Send them this of the carbon fiber cello… kid can stand on it if he wants.


----------



## Loren (May 30, 2008)

I glued the heel together. I think the first glue repair in the 
same location failed so I had little faith it would not fail
again. I drilled a 3/8" hole with a spurred spade bit, 
drilled the center deeper for a screw, installed a screw
and filled with a tapered ebony plug from a guitar 
fingerboard offcut.

The masking tape indicates the bridge position.


----------



## Planeman40 (Nov 3, 2010)

That'll do it!!!

Planeman


----------



## Texcaster (Oct 26, 2013)

I was going to suggest exactly that but thought I would get shot down as an " in coming heathen! " Your repair is in keeping with the economic realities at entry level repair. Many times a proper repair is worth more than the fiddle. Many entry level fiddles aren't built with HHG or polished with violin varnish. That can make repair work a real chore.

You don't need to mark the bridge position. Use the ff notches. The inner notches line up with the center of the bridge feet. The outer notches are in line with the front of the feet










Bolt on neck for air travel. This is a new trend. My avatar bass.


----------



## Planeman40 (Nov 3, 2010)

Aaah! An expert chimes in!

Most guitars today have their necks attached to the body in a similar fashion, usually with a tapered dovetail, but they are glued in so they are not removable. Dovetails are quickly and precisely made with today's modern machines and being able to assemble the body without the neck eases and speeds production. The old style was to build the neck into the body when gluing up the sides. My guitar that I built from a book back in the early 1970s had the old style neck. I guess when all of the violin, cello, and guitar building was going on in years past, travel in airplanes wasn't a problem  .

Planeman


----------



## Loren (May 30, 2008)

Thanks for the input.

Have you seen the guitars with the folding necks?

Apparently the sound is acceptable and tuning isn't as
big a problem as we might expect.


----------



## Texcaster (Oct 26, 2013)

Thanks for the vote of confidence Planeman. I wouldn't touch a truly valuable instrument for a repair. Setup, yes.


----------



## Texcaster (Oct 26, 2013)

Wow! Those things have come a long way! Secured by the strap button, very slick.

Some airline friendly basses have a hole in the "C" bout big enough to fit a hand thru for a sound post adjustment after re-assembly. The cover is held by magnets.

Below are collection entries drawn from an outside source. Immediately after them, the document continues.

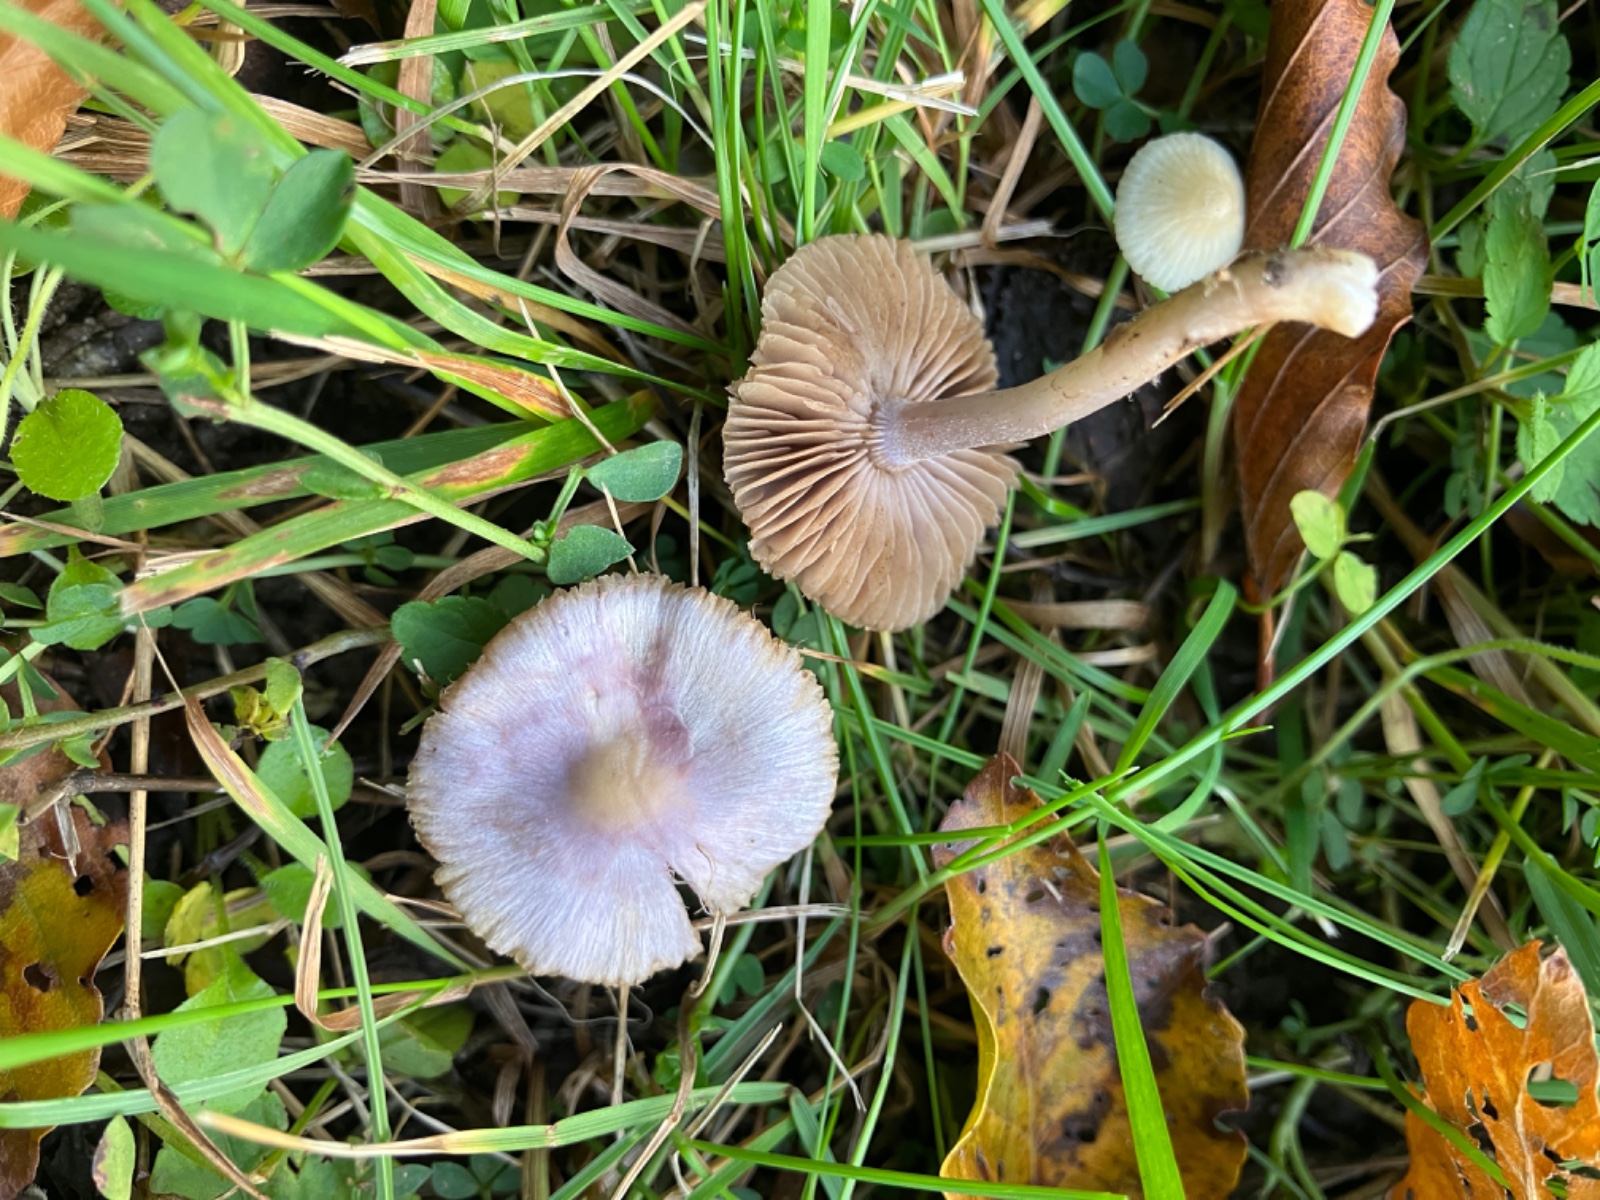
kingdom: Fungi
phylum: Basidiomycota
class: Agaricomycetes
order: Agaricales
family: Inocybaceae
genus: Inocybe
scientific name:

http://www.voyageairguitar.com/the-experience/videos/how-it-works-video


----------



## Planeman40 (Nov 3, 2010)

I'm not so sure about that folding arrangement Texcaster. I see the folded neck resting on the bridge. Looks to me like the potential for a nasty cracked face to that guitar if the neck is forced into it during travel. That would make me VERY nervous! Maybe there is a special made case for that type of guitar.

Planeman


----------